▸ **RAW DATA**:
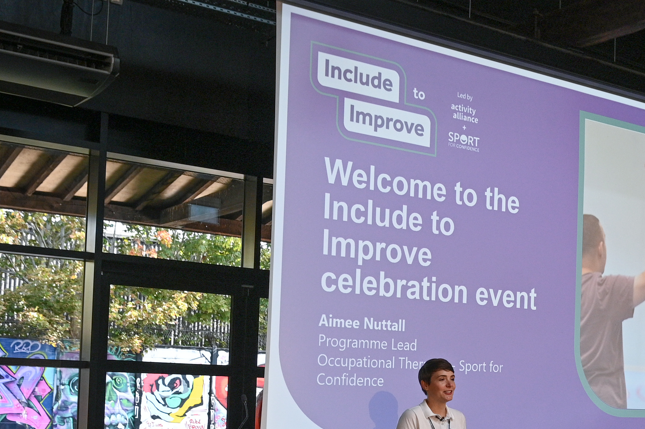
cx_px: 498
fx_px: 1056
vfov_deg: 22.7
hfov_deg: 33.2
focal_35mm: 59
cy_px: 335
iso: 640
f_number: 4
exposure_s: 1/250
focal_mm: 22
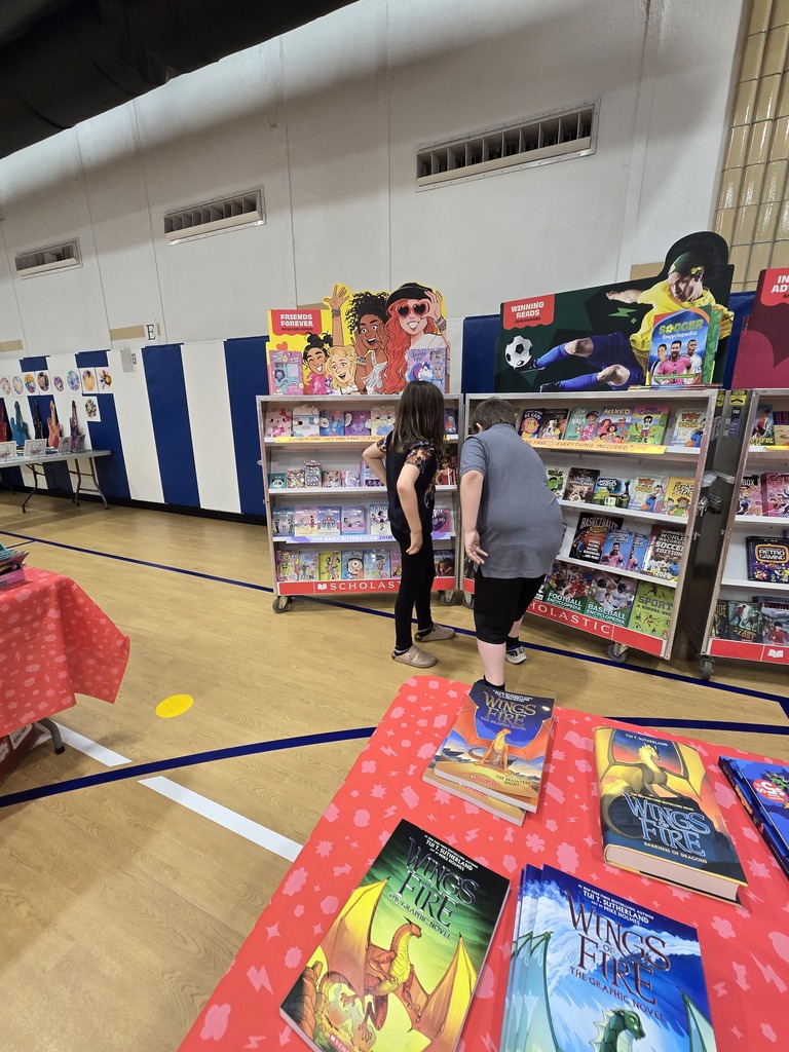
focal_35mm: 13
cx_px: 394
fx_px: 395
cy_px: 526
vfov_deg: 106.2
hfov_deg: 89.9
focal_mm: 2.2
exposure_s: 1/60
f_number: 2.2
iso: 200
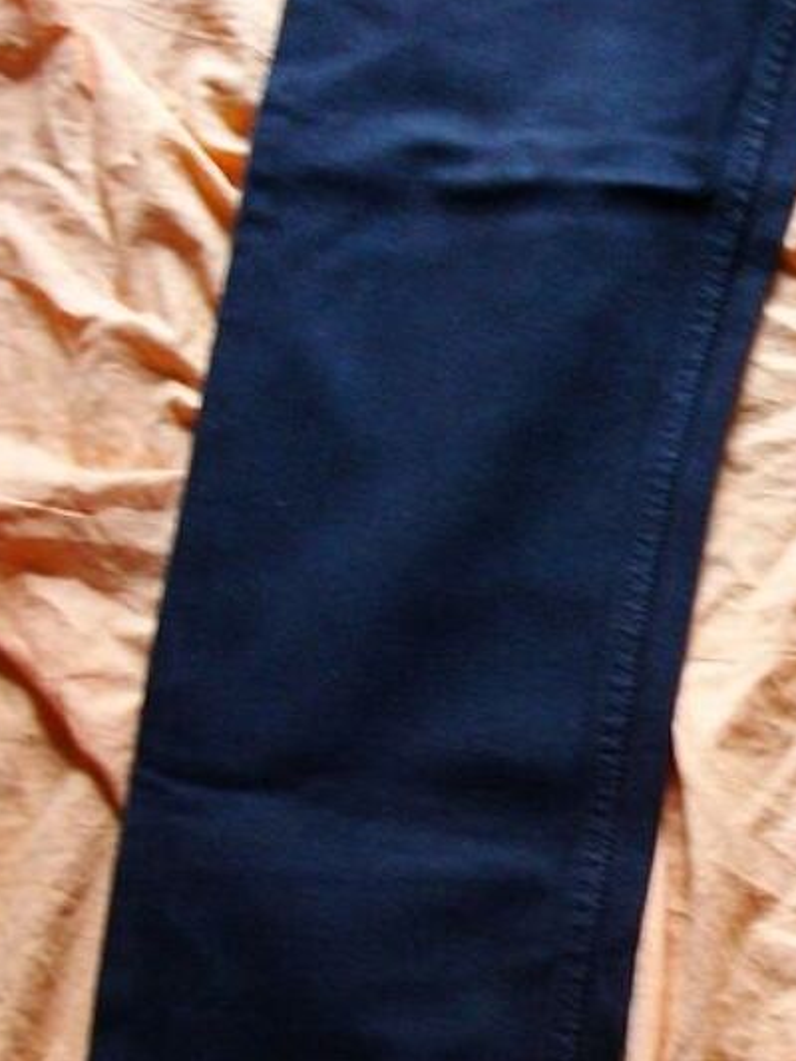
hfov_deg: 17.6
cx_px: 931
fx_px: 2452
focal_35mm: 80
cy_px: 449
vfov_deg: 24.4
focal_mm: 5.7
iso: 160
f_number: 2.9
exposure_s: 1/8.41
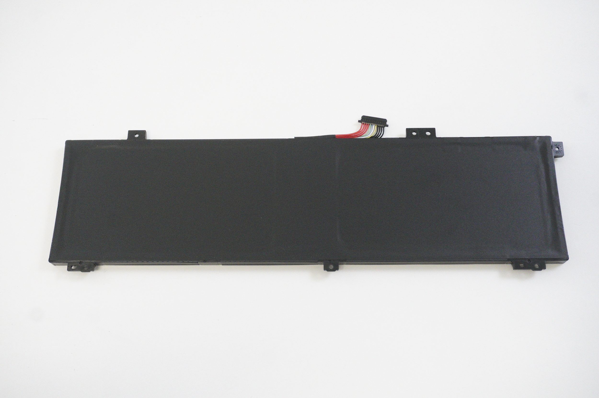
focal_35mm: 39
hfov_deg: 49.6
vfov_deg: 34.1
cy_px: 199
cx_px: 300
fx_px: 648
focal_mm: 26
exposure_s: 1/160
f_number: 6.3
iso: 5000
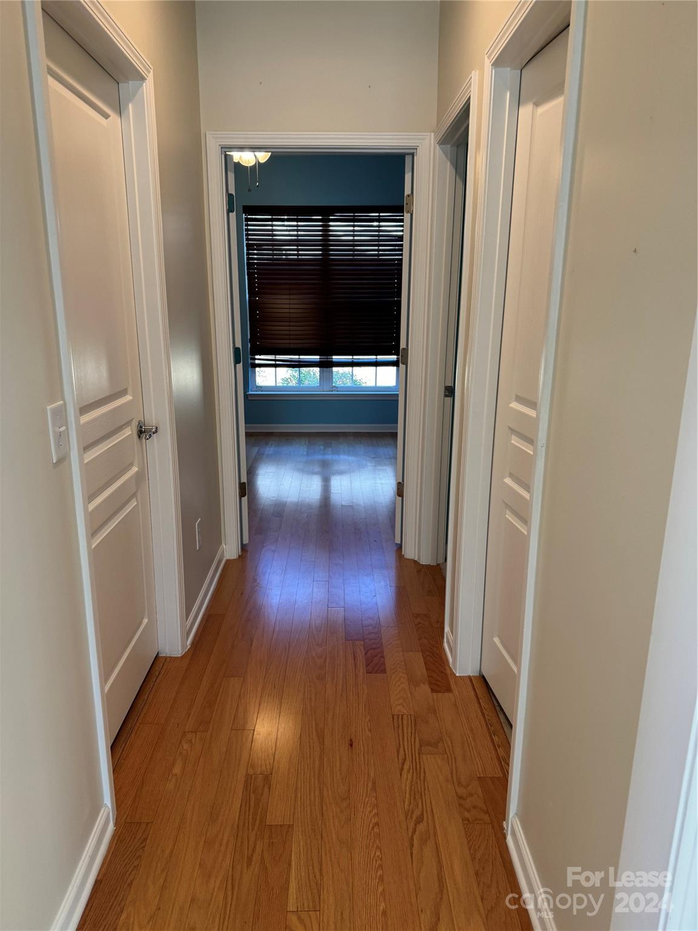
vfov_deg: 71.6
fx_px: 645
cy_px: 466
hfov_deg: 56.8
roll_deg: +0.1
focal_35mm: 24
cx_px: 349
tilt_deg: -13.7
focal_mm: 6.86
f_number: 1.78
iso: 160
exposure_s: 1/120
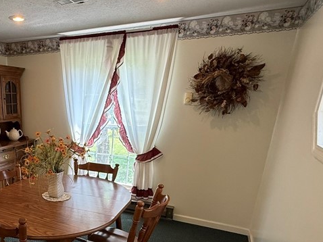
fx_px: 280
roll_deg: +0.4
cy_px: 186
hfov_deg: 55.1
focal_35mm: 30
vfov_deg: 44.9
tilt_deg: -20.1
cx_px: 57
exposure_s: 1/120
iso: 200
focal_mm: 2.22
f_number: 2.2
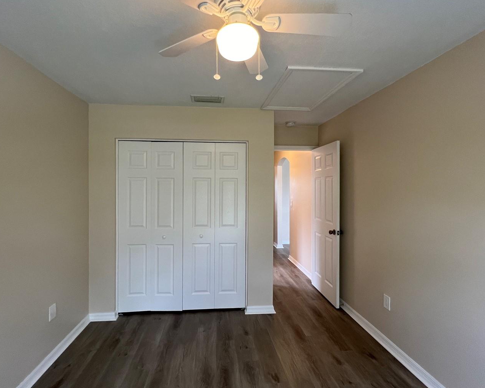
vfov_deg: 80.4
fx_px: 230
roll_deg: -0.1
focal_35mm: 16
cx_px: 234
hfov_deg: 93.1
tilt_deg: -0.5
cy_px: 189
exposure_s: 1/120
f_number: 1.8
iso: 200
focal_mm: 1.57
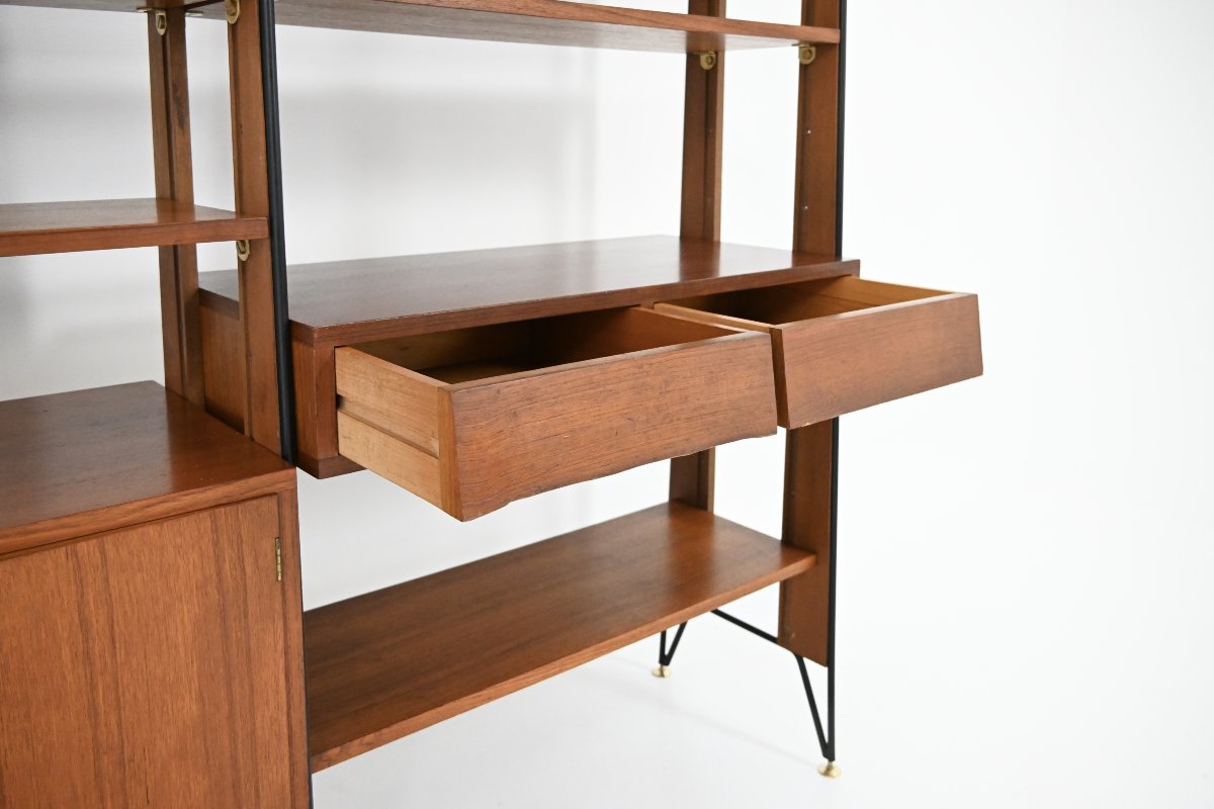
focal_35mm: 30
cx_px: 607
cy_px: 404
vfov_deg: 43.6
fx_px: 1012
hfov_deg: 61.9
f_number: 3.5
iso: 3200
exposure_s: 1/125
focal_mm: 20
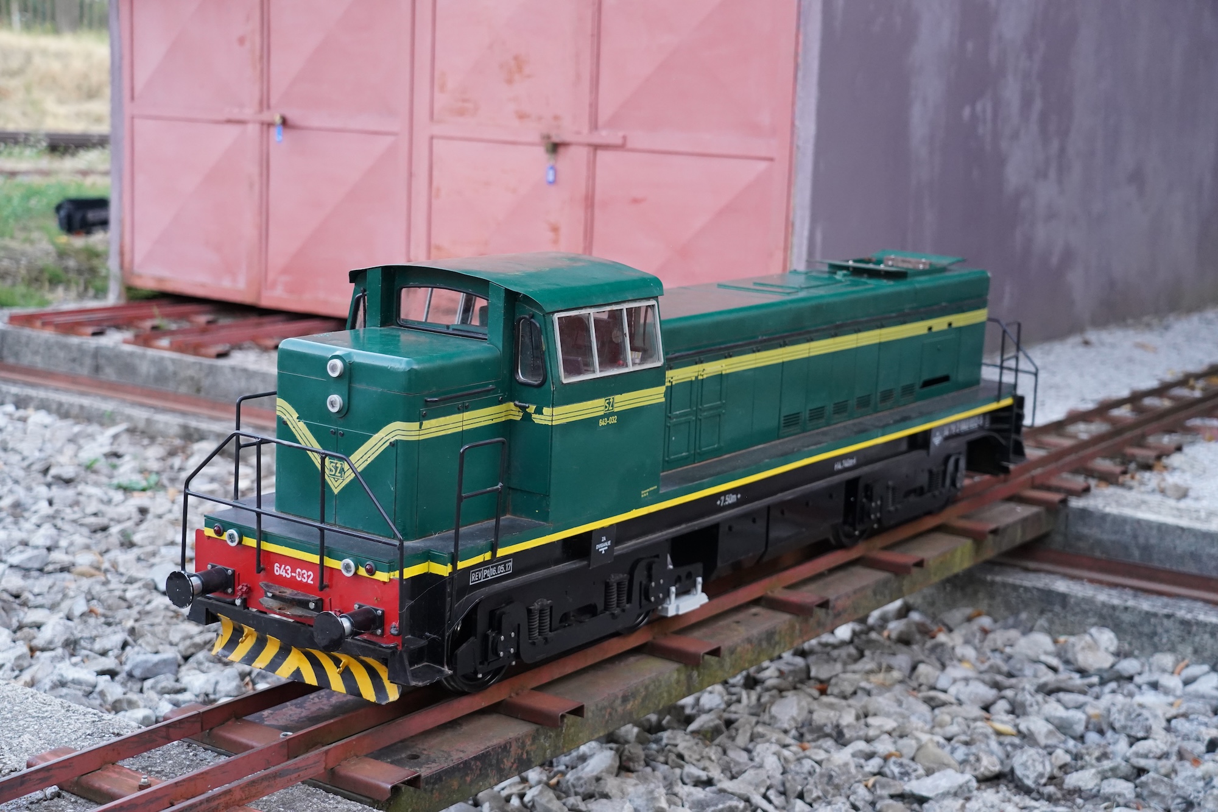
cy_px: 406
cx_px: 609
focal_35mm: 52
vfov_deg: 26.0
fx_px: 1759
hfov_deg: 38.2
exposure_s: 1/160
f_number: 4
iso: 4000
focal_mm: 52
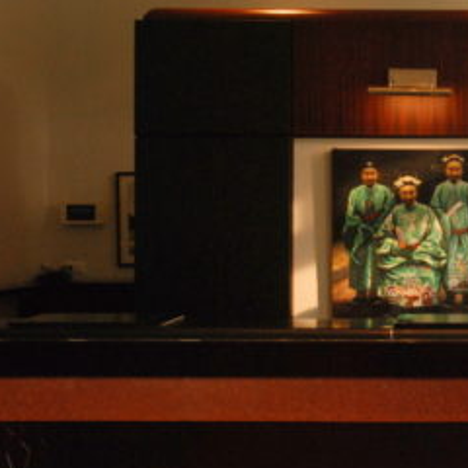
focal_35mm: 72
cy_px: 200
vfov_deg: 24.0
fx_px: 1100
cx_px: 450
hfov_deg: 23.2
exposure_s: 1/25
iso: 800
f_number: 11
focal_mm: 27
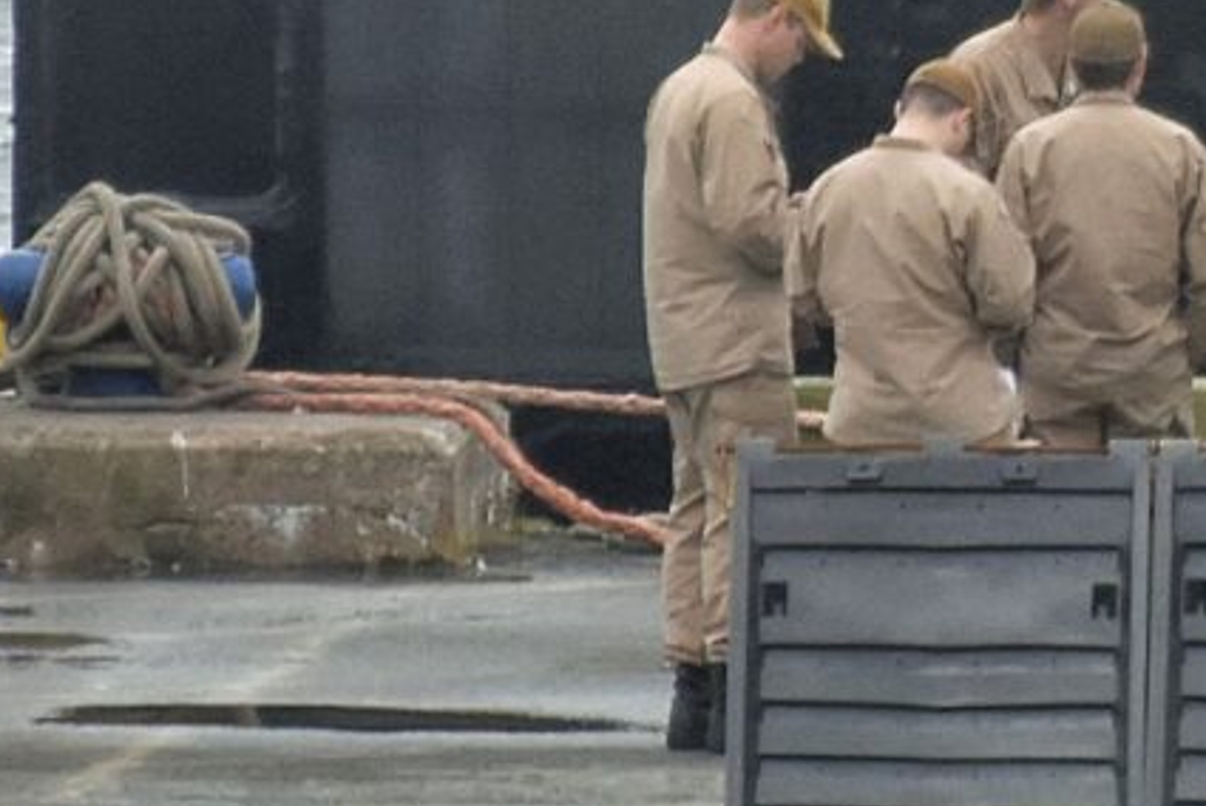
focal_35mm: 2709
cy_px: -271
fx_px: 90810
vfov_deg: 0.5
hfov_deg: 0.8
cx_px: 1555
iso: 1000
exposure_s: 1/833
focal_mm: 300
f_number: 8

▸ **ASSIGNED TASK**: Only the lines from the top of the material through the line containing "vfov_deg: 34.1" should be written out, exactly and without pictures.

▸ **RESULT BELOW**:
cx_px: 498
fx_px: 1056
vfov_deg: 22.7
hfov_deg: 33.2
focal_35mm: 59
cy_px: 335
iso: 640
f_number: 4
exposure_s: 1/250
focal_mm: 22
focal_35mm: 13
cx_px: 394
fx_px: 395
cy_px: 526
vfov_deg: 106.2
hfov_deg: 89.9
focal_mm: 2.2
exposure_s: 1/60
f_number: 2.2
iso: 200
hfov_deg: 17.6
cx_px: 931
fx_px: 2452
focal_35mm: 80
cy_px: 449
vfov_deg: 24.4
focal_mm: 5.7
iso: 160
f_number: 2.9
exposure_s: 1/8.41
focal_35mm: 39
hfov_deg: 49.6
vfov_deg: 34.1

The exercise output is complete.